Selanjutnya Vamps menghadirkan beberapa karya mereka yang kental
dengan nuansa hard rock. Seperti tembang hits berjudul Devil Side.
Melalui beberapa tembang ini, rasanya penonton bisa melihat dan
merasakan persona Hyde yang berbeda ketika ia tampil bersama L'Arc-en-Ciel.
Simak saja, saat ia menampilkan vokal teriakan ala rocker (grohl) di
berbagai kesempatan. Rasanya aksinya itu terasa lebih total ketimbang
saat ia manggung bersama L'Arc-en-Ciel.
Sedangkan, gerak-geriknya di atas pentas juga terlihat lebih rock and
roll dan “slenge-an”. Sepertinya Hyde mampu menampilkan sisi rock-nya
secara lebih total lewat duo Vamps, yang awalnya merupakan proyek
solonya itu.

Dari nuansa hard rock, irama musik pun terdengar lebih eklektik.

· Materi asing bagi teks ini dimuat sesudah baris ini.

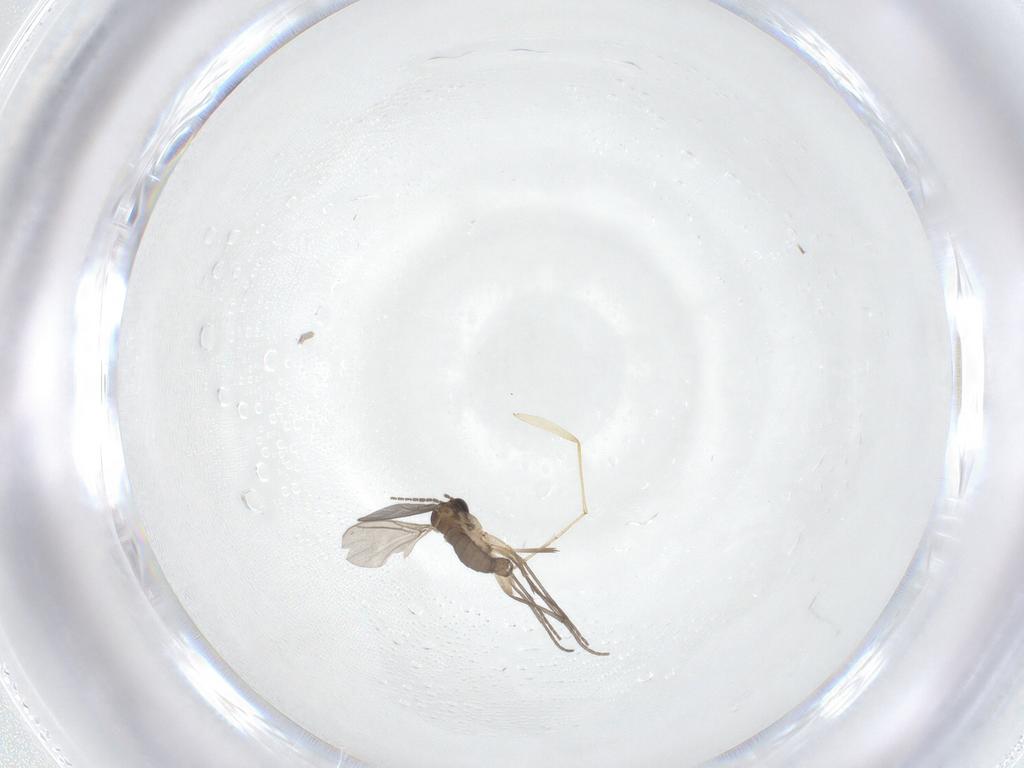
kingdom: Animalia
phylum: Arthropoda
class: Insecta
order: Diptera
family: Sciaridae
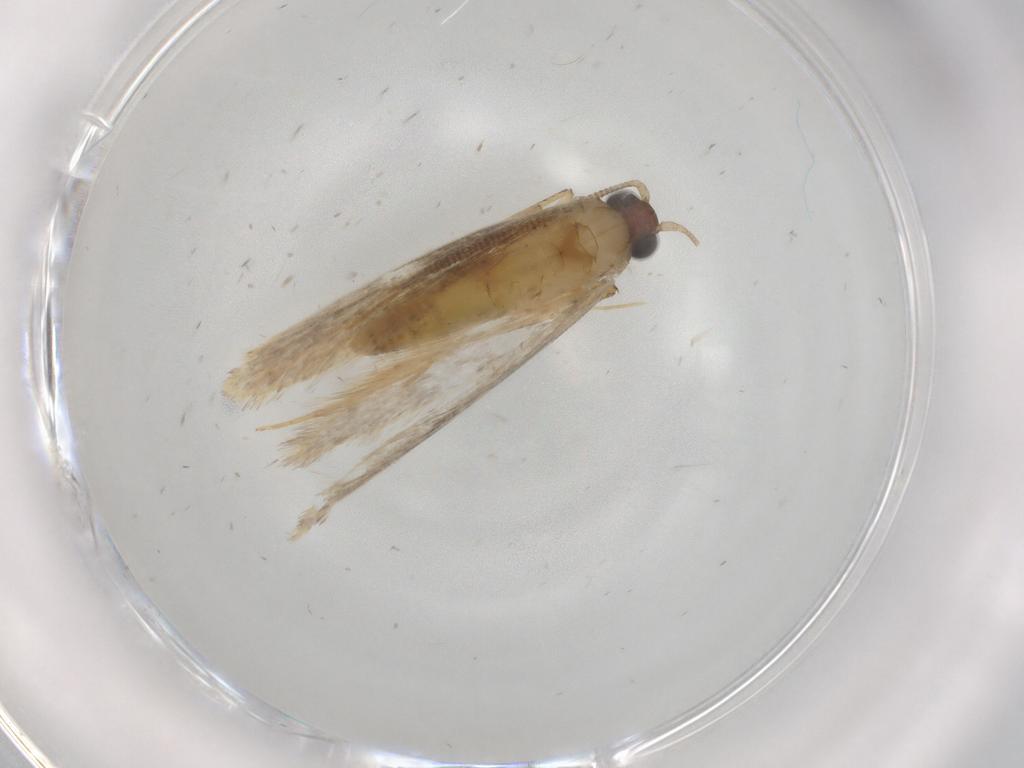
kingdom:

Lantaran permainan synthesizer dari sang kibordis lebih dominan
dibandingkan riff gitar rock dan dentuman bass rock-nya. Hal tersebut
bisa dirasakan oleh penonton saat Vamps misalnya membawakan karyanya
yang berjudul The Past, dengan irama yang lebih ballad. Bahkan pada
tembang Vampire Depression, Vamps menghadirkan ambience elektronik yang
diriingi dengan beat-beat sampler suara yang terdengar mirip dengan
kendang.
“Kalian senang? Gue juga…”, kata Hyde yang mencoba berkomunikasi
dengan pelafalan bahasa Indonesia yang pas-pasan kepada penggemarnya di
sini. Beberapa kali pria asal Jepang yang mengenakan pakaian serba hitam
dengan kemeja yang tidak dikancingkan itu, juga mencoba menyapa
penggemarnya dengan bahasa Indonesia, yang memancing respon yang riuh
dari penonton.
Lewat encore Sweet Dreams, Vamps mampu menutup aksi panggung
perdananya di Jakarta dengan “manis”. Instrumen piano dan contrabass
mengiringi aransemen lagu tersebut dengan nuansa yang meneduhkan. Namun,
Sweet Dreams tetap terdengar unik dengan twist vokal Hyde yang
menampilkan suara valsetonya untuk lagu bernada ballad. Meskipun
demikian, rupanya mereka masih ingin menutup penampilannya di ibu kota
dengan irama musik bernada menghentak.
Tampaknya Vamps berhasil mendapatkan “buruan” (baca: penggemar) baru
dari kota Jakarta melalui helatan Hyper Wave Festival. Walaupun, area
konser mereka kali itu hanya ramai disesaki penonton di kelas reguler,
lantaran kelas festival tertutup dengan area FOH.